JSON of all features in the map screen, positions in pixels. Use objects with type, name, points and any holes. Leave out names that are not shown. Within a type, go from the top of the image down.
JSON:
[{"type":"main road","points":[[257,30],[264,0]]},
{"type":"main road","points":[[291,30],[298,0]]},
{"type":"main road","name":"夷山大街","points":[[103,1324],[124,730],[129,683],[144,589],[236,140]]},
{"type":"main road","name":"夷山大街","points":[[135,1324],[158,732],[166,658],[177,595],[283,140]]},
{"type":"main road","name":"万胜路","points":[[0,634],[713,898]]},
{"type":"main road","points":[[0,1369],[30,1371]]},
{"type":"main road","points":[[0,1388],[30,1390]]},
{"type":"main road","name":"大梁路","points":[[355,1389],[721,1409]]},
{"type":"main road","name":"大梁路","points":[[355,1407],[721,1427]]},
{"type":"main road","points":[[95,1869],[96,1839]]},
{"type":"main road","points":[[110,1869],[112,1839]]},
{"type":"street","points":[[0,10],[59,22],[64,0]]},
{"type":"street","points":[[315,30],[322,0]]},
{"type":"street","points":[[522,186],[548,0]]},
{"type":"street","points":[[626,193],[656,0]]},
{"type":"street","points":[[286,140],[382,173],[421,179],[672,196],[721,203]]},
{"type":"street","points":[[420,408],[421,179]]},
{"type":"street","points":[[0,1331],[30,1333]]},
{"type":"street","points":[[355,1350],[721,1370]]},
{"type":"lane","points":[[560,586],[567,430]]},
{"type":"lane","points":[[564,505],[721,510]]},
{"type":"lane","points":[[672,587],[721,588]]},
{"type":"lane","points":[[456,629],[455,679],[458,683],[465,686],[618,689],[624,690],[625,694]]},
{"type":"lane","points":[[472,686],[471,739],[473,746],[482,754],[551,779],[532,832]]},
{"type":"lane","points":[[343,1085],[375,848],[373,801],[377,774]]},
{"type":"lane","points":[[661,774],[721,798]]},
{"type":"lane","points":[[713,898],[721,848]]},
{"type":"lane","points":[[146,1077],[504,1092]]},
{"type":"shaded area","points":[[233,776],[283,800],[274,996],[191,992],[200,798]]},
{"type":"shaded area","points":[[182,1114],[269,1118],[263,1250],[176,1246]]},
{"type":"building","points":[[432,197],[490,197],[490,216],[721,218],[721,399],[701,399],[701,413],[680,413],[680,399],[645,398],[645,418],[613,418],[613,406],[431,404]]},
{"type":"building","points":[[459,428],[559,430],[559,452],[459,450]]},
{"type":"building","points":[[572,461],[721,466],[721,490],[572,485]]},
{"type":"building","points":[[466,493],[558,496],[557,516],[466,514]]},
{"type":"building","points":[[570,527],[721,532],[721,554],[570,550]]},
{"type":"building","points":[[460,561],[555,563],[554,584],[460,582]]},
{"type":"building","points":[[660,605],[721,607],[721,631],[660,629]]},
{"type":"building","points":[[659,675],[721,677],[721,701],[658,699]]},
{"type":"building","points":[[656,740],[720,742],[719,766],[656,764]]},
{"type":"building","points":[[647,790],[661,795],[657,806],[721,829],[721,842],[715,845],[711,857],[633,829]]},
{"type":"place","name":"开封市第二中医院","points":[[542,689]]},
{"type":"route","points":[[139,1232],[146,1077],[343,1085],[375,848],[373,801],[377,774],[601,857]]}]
—————
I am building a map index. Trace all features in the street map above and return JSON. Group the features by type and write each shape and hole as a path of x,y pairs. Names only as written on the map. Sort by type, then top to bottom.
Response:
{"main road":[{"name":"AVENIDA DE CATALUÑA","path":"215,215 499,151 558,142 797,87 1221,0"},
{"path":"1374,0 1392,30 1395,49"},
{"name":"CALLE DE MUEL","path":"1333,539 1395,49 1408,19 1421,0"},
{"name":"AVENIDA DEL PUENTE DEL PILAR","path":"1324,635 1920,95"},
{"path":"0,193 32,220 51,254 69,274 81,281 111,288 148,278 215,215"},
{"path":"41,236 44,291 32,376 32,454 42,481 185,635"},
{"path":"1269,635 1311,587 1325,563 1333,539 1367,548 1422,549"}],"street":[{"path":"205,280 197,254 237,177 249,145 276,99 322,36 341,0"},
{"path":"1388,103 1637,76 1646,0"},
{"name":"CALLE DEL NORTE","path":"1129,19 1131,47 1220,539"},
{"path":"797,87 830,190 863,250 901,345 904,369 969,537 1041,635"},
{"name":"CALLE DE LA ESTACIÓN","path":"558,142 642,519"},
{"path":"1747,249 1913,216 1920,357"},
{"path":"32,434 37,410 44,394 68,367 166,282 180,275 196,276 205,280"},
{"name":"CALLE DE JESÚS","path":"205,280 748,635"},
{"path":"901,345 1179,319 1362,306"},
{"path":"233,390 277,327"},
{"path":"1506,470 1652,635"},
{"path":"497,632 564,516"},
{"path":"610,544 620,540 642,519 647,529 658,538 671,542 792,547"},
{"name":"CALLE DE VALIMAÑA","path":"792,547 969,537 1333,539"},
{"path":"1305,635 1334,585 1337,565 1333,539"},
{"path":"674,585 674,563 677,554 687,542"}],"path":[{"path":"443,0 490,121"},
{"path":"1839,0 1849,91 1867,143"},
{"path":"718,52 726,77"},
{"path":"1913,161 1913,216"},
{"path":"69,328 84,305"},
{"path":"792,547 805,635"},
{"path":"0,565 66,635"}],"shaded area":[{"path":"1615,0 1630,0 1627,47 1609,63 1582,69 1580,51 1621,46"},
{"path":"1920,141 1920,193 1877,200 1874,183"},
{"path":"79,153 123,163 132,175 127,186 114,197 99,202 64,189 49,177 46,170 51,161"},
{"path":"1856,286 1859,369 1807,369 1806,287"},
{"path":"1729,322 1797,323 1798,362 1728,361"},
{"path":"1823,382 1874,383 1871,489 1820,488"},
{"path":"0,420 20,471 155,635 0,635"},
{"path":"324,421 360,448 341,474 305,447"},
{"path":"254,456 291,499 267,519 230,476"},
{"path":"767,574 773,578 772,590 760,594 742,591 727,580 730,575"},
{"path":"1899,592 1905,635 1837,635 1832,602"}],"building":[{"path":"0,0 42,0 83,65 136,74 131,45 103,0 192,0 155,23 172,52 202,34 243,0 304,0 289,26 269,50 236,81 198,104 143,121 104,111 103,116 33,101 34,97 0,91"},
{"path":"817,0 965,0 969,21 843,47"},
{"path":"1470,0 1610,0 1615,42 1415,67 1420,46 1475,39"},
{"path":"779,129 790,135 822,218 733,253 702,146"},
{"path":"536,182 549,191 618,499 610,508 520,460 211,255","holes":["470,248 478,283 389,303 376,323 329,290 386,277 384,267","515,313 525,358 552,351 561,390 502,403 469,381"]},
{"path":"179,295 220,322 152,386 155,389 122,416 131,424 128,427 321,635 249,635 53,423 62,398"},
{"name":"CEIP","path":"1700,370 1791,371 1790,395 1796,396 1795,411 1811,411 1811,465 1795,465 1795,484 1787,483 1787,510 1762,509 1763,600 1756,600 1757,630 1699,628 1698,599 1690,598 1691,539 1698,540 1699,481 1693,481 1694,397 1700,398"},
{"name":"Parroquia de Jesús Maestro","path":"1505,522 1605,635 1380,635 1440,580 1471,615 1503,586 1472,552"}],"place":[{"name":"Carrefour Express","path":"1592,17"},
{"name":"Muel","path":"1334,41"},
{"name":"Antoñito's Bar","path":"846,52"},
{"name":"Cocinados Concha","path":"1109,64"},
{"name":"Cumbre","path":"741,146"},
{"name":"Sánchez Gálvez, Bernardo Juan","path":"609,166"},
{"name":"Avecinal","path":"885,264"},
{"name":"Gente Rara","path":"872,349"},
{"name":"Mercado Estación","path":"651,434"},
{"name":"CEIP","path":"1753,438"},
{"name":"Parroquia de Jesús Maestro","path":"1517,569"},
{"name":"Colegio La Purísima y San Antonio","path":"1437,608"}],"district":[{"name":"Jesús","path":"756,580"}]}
—————
# Task to carry out
Nothing but the lines with "shaded" should be returned, copied from the entries above.

# Response to this exercise
{"type":"shaded area","points":[[233,776],[283,800],[274,996],[191,992],[200,798]]},
{"type":"shaded area","points":[[182,1114],[269,1118],[263,1250],[176,1246]]},
{"path":"0,565 66,635"}],"shaded area":[{"path":"1615,0 1630,0 1627,47 1609,63 1582,69 1580,51 1621,46"},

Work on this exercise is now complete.